The better approach is to develop a dedicated healthcare accelerator that seeks to identify, incubate, validate and scale healthcare technologies for India and the World. The accelerator will be a platform with at least one major Academy participant, a couple of leading VC funds and deep linkages with international organisations such as DEG, KFW, IFC, GIZ, ADB or others.

Very briefly the accelerator will assist in:

  • Seeking and identify promising healthcare technologies
  • Evaluating and refining technologies/products
  • Promoting the innovative aspects of technology to the Academy (health system)
  • Setting up a testing and validation protocols for the technology in consultation with the Academy and as per International (EU) norms
  • Distributing and local service and support
    • Local in-clinic and at-home sample collection services
    • Local certifications where needed
  • Developing business models for technology development
    • Enabling financing support for machines and devices through CSR, Grants, and other blended instruments including support from DFIs like DEG, IFC and others.
    • Raising impact and venture capital for the enterprise (after robust trials and validation)
  • Market access and navigation
    • India
    • Worldwide

Promising technologies can score €50K to €0.5M of funding on this platform, specifically for the India test and commercial pilot.

What to do?

A couple of leading Academies in India are already keen to participate. End-to-end execution capabilities for conducting the extensive scale tests, analysis and certifications in India is also available.
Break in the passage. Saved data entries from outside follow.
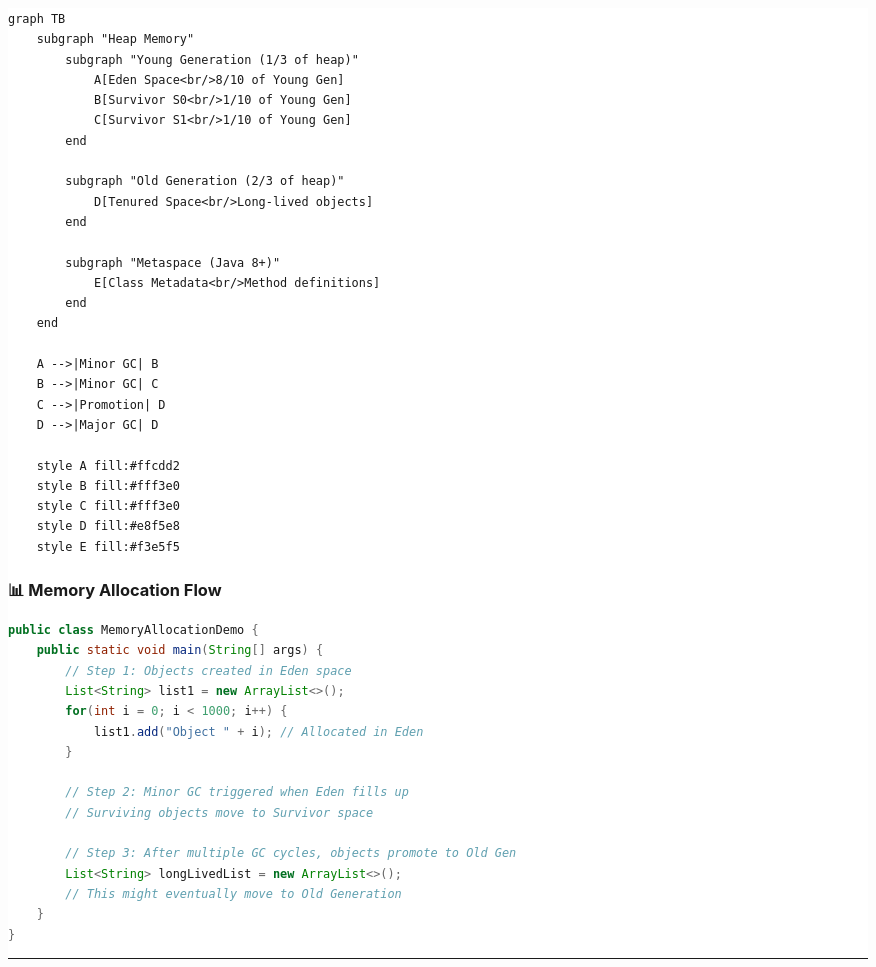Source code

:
 ```mermaid
graph TB
    subgraph "Heap Memory"
        subgraph "Young Generation (1/3 of heap)"
            A[Eden Space<br/>8/10 of Young Gen]
            B[Survivor S0<br/>1/10 of Young Gen]
            C[Survivor S1<br/>1/10 of Young Gen]
        end

        subgraph "Old Generation (2/3 of heap)"
            D[Tenured Space<br/>Long-lived objects]
        end

        subgraph "Metaspace (Java 8+)"
            E[Class Metadata<br/>Method definitions]
        end
    end

    A -->|Minor GC| B
    B -->|Minor GC| C
    C -->|Promotion| D
    D -->|Major GC| D

    style A fill:#ffcdd2
    style B fill:#fff3e0
    style C fill:#fff3e0
    style D fill:#e8f5e8
    style E fill:#f3e5f5
```

### 📊 Memory Allocation Flow

```java path=null start=null
public class MemoryAllocationDemo {
    public static void main(String[] args) {
        // Step 1: Objects created in Eden space
        List<String> list1 = new ArrayList<>();
        for(int i = 0; i < 1000; i++) {
            list1.add("Object " + i); // Allocated in Eden
        }

        // Step 2: Minor GC triggered when Eden fills up
        // Surviving objects move to Survivor space

        // Step 3: After multiple GC cycles, objects promote to Old Gen
        List<String> longLivedList = new ArrayList<>();
        // This might eventually move to Old Generation
    }
}
```

---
As the case for setting up a dedicated healthcare accelerator is compelling, there is a need for interested enterprises – both public and private – to collaborate to design as well as set-in-place financial and institutional support to enable the accelerator to be a fecund ecosystem for technologies from anywhere and anyone (not just start-ups). Undoubtedly the first step would be to access venture and even impact funds to set up the accelerator. If this is in place, the institutional structure and participants will then not be a significant challenge.

The authors of this article are currently in the process of establishing such an accelerator, in partnership with IAP, for technologies originating in both the US and Europe.